If there are some moral problems in this form of Noica apolitical resistance, then these are exactly the lack of any intention of engaging into political action, in any form, in any way. We are left with some kind of a disconcerting idea of mystico-humanistic deliverance. There is also a sectarian feeling traversing the book--which is also understandable in light of Ceausescu's cruelly autocratic governance--but one keeps wondering if the paideic model is an elitist formula for a "city of gods." What about the average Romanian citizen, student, reader--in either communism or post-communism? How could such a paideic model empower them change their "human condition" and command them as masters over their own destiny as individuals, as "citizens of the polis?" Yet another problem is the total absence of a critical discussion over Noica's fascist past as an intellectual-legionnary in interwar Romania. The distinction between, on the one hand, Noica, Mircea Eliade Emil Cioran, and their master Nae Ionescu, and, on the other hand, the Iron Guard, the legionnaries par excellence, is quite significant, but there is no debate about this issue in the book, at least in a preface or introduction. One wonders if this is not an effort to mystify uncomfortable unspoken truths. It is a great mistake to leave Noica's past open to speculation and re-appropriation by ill-intentioned neo-fascists. On the other hand, a critical engagement into the political positioning of this interwar generation of intellectuals would clarify if and how such a political dedication could alter Noica's philosophy, Eliade's myths, or Heidegger's philosophy, as various pros and cons have been voiced in this regard. Finally, are these things discussed in Romania or are they "politically incorrect" critical approaches?

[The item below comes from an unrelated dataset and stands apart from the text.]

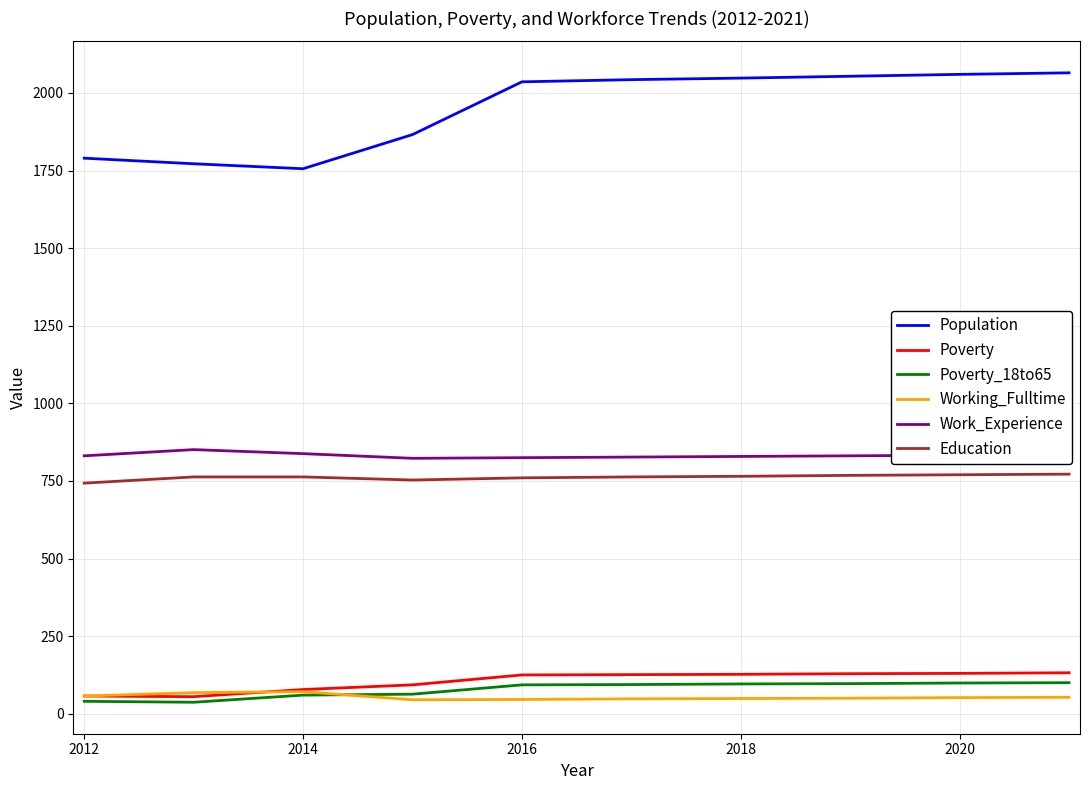

What is the greatest value displayed?

2065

It is interesting that neither the publishing house nor the editorial review mentions such insights, which are normally studied in the history departments of any decent western university.

Nonetheless, the Paltinis Diary remains a valuable proof of "life under communism," of human aspiration for knowledge, of the particular intellectual conditions of Romania, and of challenging intellectual relationships between past, present, and future.